November 14, 2016 — by Elizabeth Lee

Junior reveals unfortunate truth behind Dead Week.

During dead week, the week prior to finals week, students are not given any homework or tests so that they can dedicate their time to study for finals.

Or so we’d like to believe. For the most part, dead week here is nonexistent and is merely another week when students still have tests and, only if they are extremely lucky, a little less work.

By contrast, at other schools, like Lynbrook, students are given the entire week to review and prepare for finals without homework. As a result, students enjoy a large advantage going into their tests, while also facing comparatively less stress.

Having a true dead week would provide many benefits for students, which includes easing the high amounts of stress students already endure.

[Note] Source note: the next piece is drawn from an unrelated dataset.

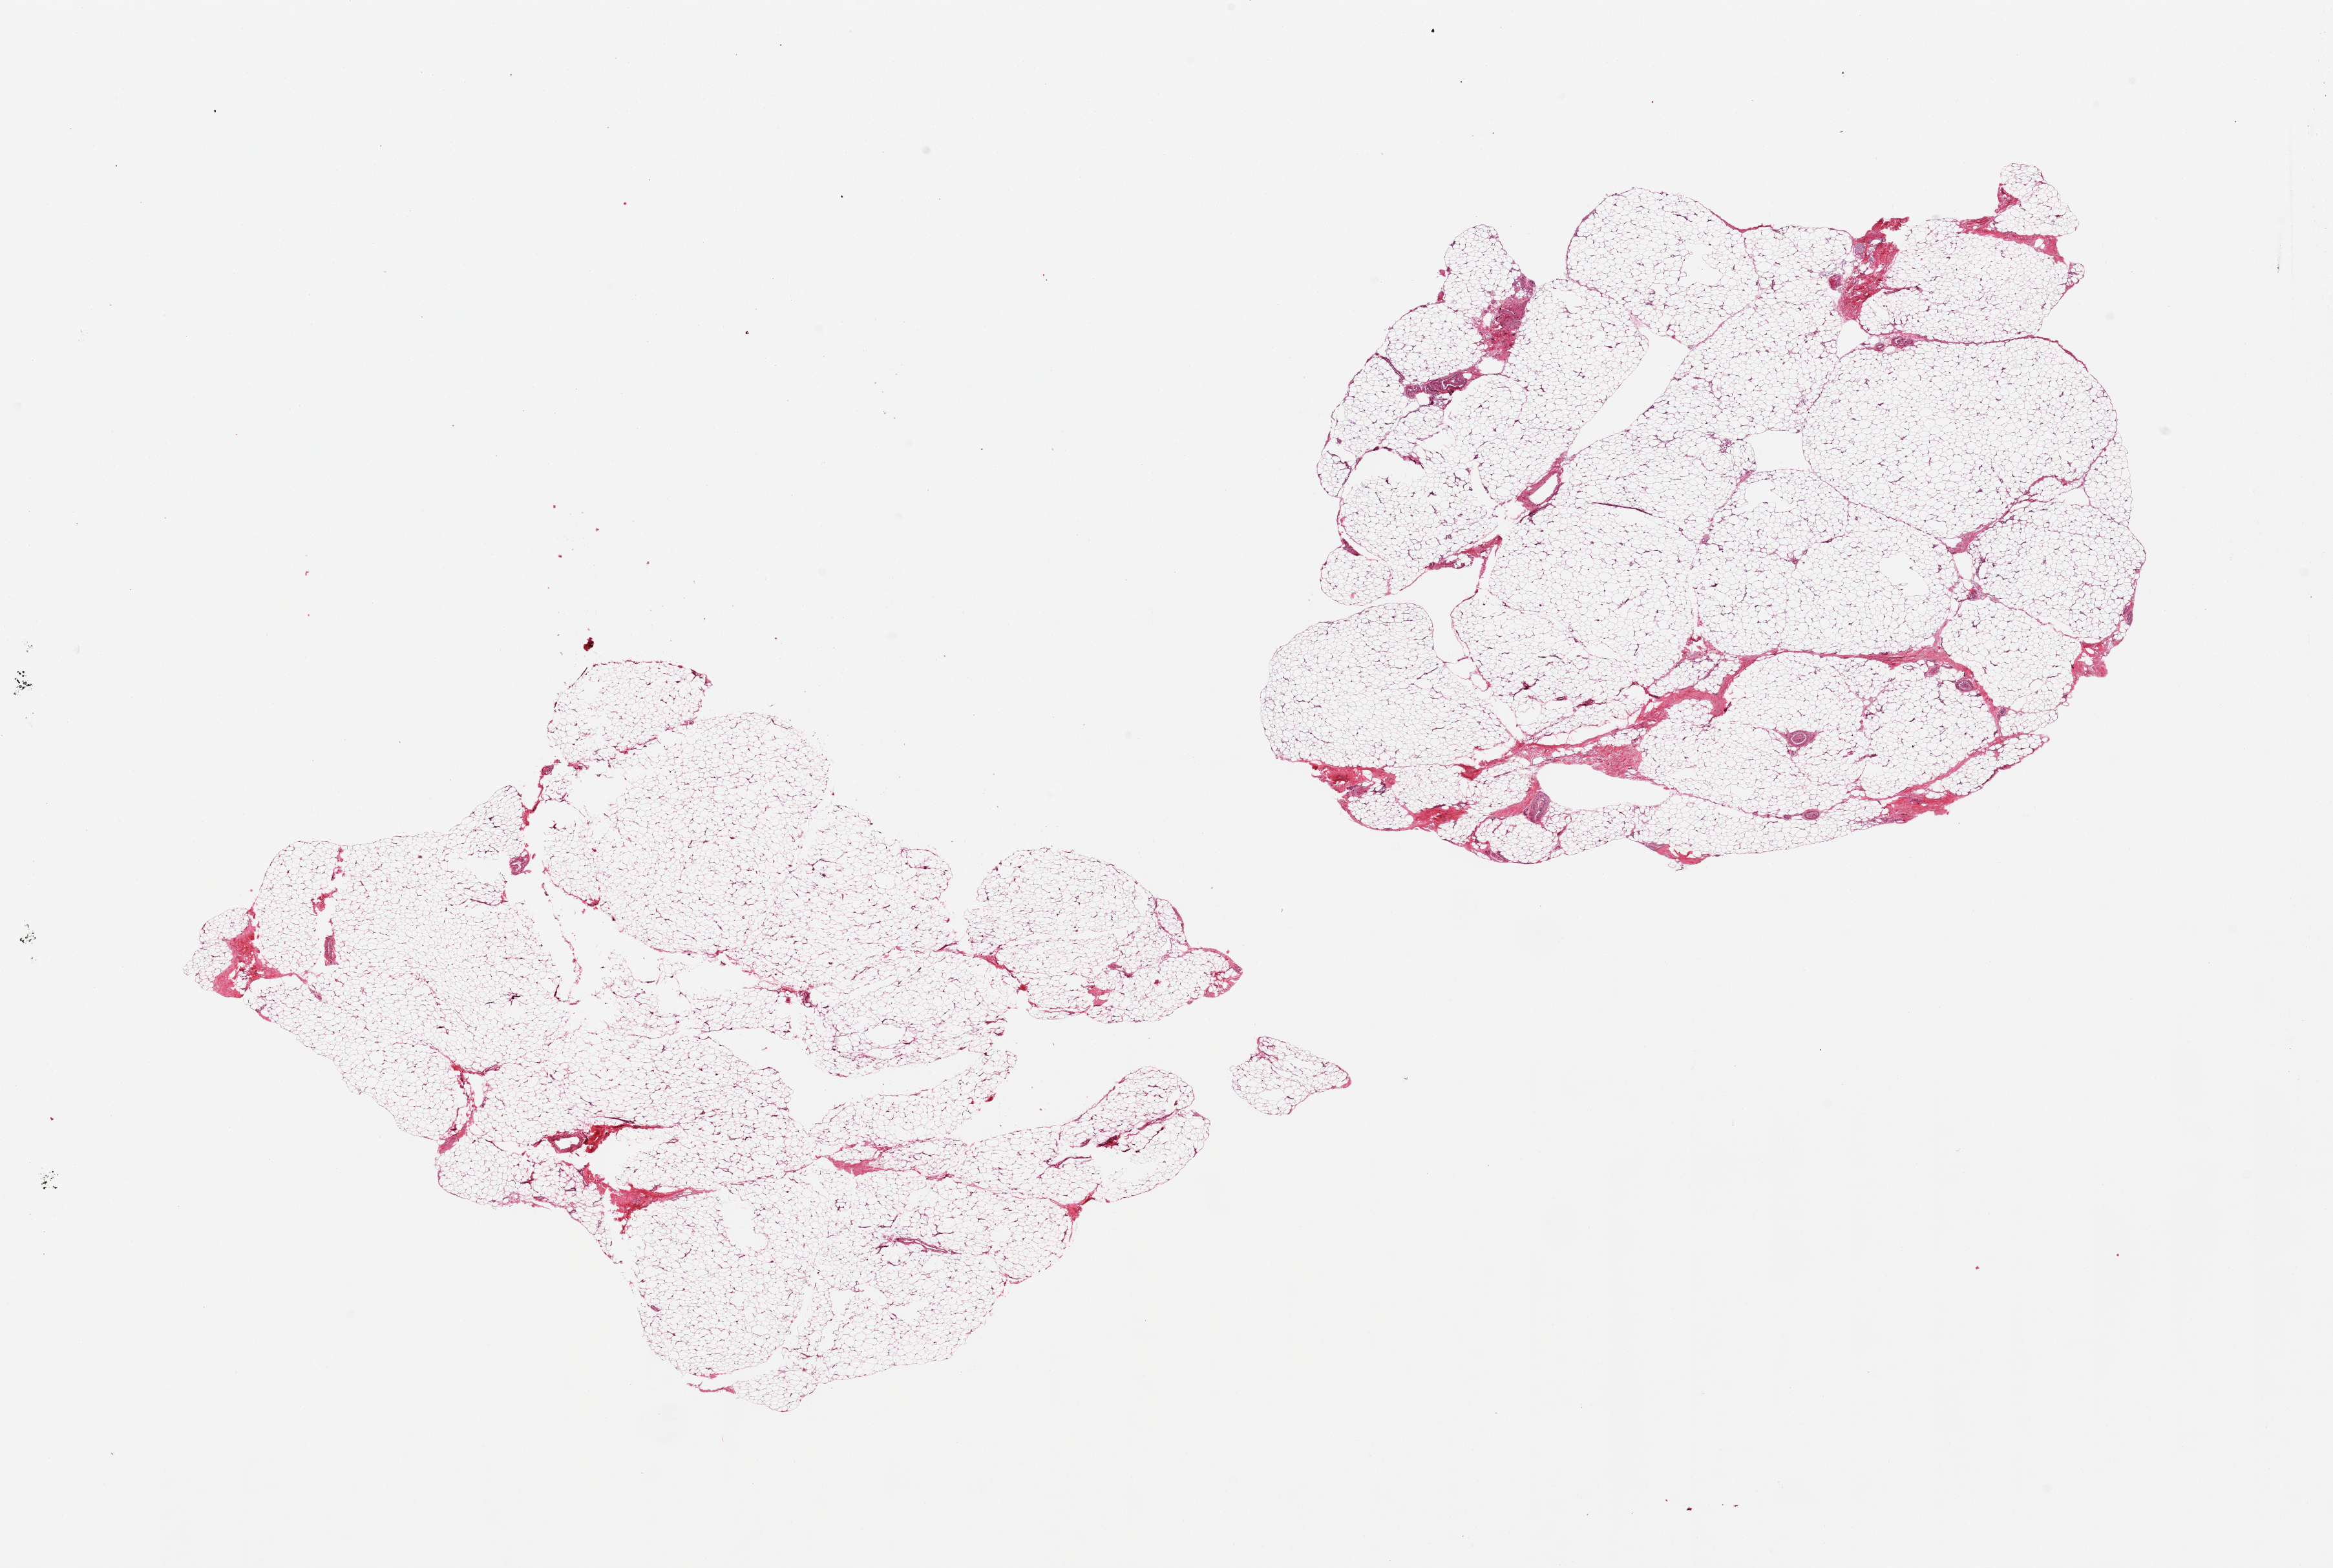
Haematoxylin and eosin whole-slide image, a low-resolution overview of the entire scanned area, about 28.5 x 19.2 mm. PAXgene-fixed paraffin-embedded (PFPE) section. Target tissue: adipose tissue. Donor tissue sample. Donor: male.
- reviewer comment on this tissue sample: 2 pieces, ~5% fascia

Last year, most teachers continued to assign homework during dead week, claiming that these assignments were a way to review for the final. Although the work did contain material that would be included in the final, it seemed to do more harm than good, since these assignments sometimes amounted to mere busywork that took time away from focusing on the difficult concepts that students still needed to practice.

While some teachers may have no choice but to assign work and tests during dead week to meet curriculum requirements, those who consistently assign homework during dead week could benefit from better lesson planning.

Additionally, by the time dead week comes around, grades will not have been fully updated due to the additional work given, serving as a disadvantage for students who want to know how well they must do on the final to acquire a certain grade.

Since countless other schools provide a true dead week for their students and its effects are greatly beneficial, there should be a greater effort to implement an actual dead week here to bring it back from the dead.